Washington may allow coal power, if no one knows

Published 12:30 pm Wednesday, March 19, 2025

OLYMPIA — Washington lawmakers may amend the state’s clean energy law to allow electric utilities to buy coal-generated power as long as they don’t know it’s coal power.

The Clean Energy Transformation Act requires utilities to eliminate coal-fired resources by the end of this year, or pay penalties. To keep rates down and the grid reliable, utilities are backing a bill that would allow them to buy “unspecified electricity” — energy generated by unknown sources and available on the wholesale market.

Northwest Public Power Association executive director Kurt Miller said it’s unrealistic to think some of that power won’t be from coal.
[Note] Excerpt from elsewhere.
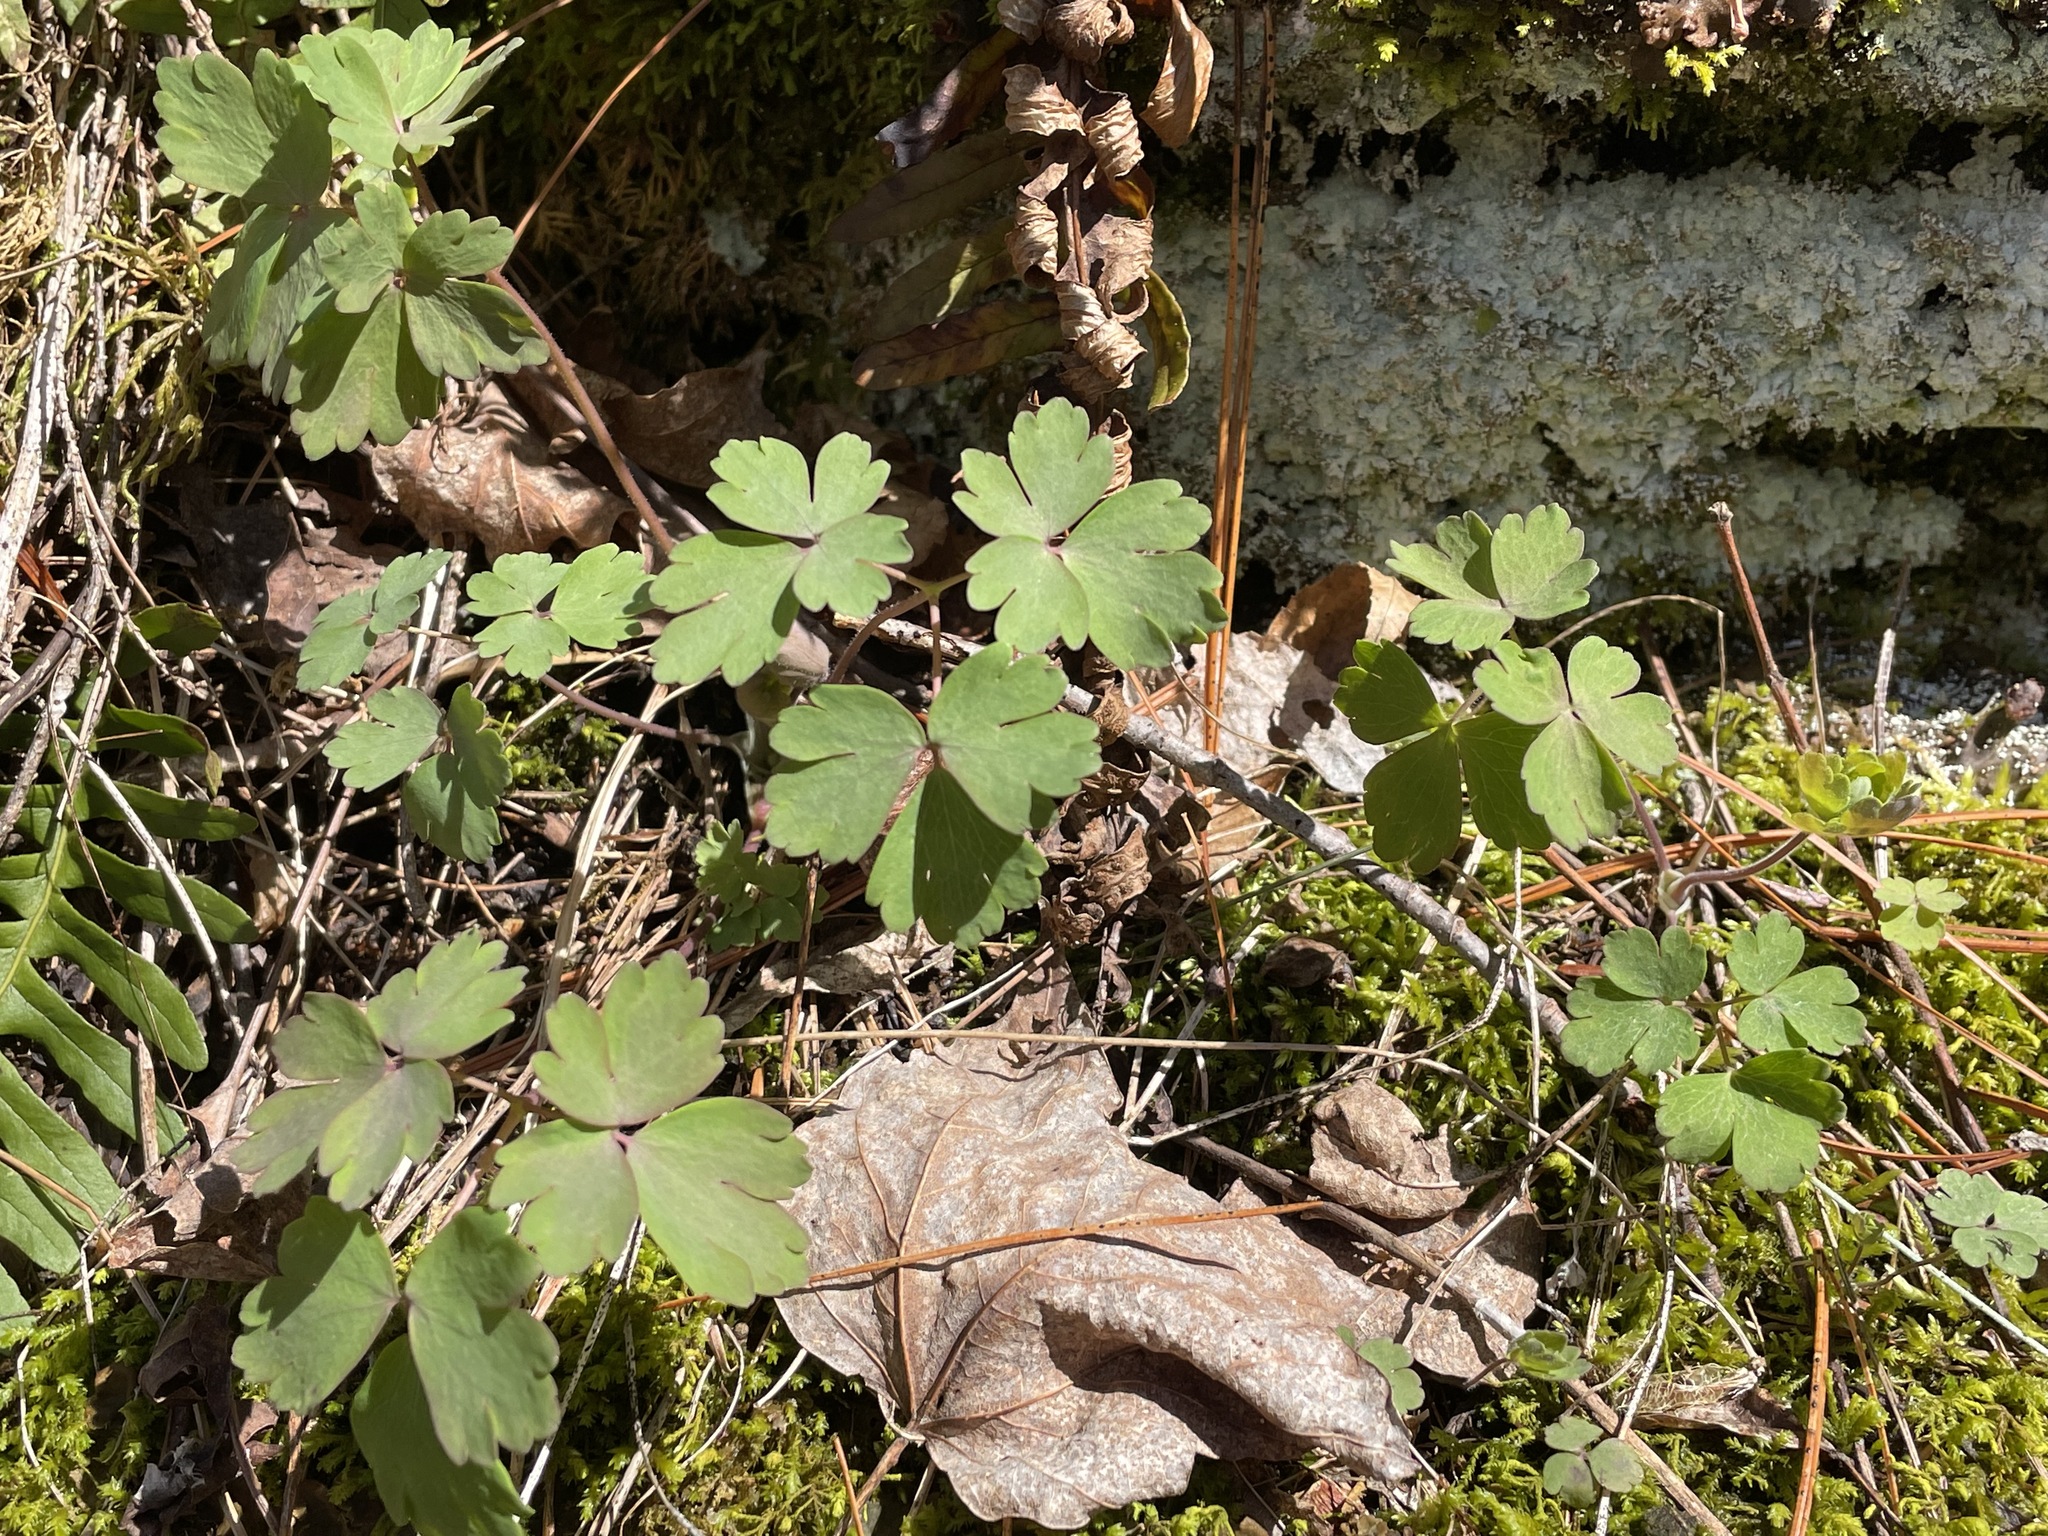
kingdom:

“It’s just the nature of an interstate electric grid connected by thousands of miles of transmission lines,” he said. “As long as there is coal in the system, I don’t think you can ever genuinely say you’re not getting any coal at all.”

Lawmakers passed CETA in 2019, committing the state’s electricity to be free of greenhouse gases by 2045. Being pure will be hard.

House Bill 1329 would clarify utilities can buy unspecified electricity to meet demand, even though some of the electricity may have been generated by coal.

Unspecified electricity makes up a large percentage of the electricity used in Washington. Some 13% of the electricity distributed by utilities in 2022 came from unknown sources, second only to hydropower, according to the state Department of Commerce.

Some 10% of the electricity sold by the Bonneville Power Administration in 2023 came from unknown sources.

BPA does not buy power directly from coal plants, BPA spokesman Kevin Wingert said in an email.

“We do make unspecified power purchases on the market, striving for the most cost-effective purchase to meet our customers’ needs and serve load,” he said. “Those purchases are not linked to an explicit generating source and can come from any number or mix of sources.”

HB 1329 passed the House on a 91-4 vote. The bill is now being considered by the Senate Environment and Energy Committee.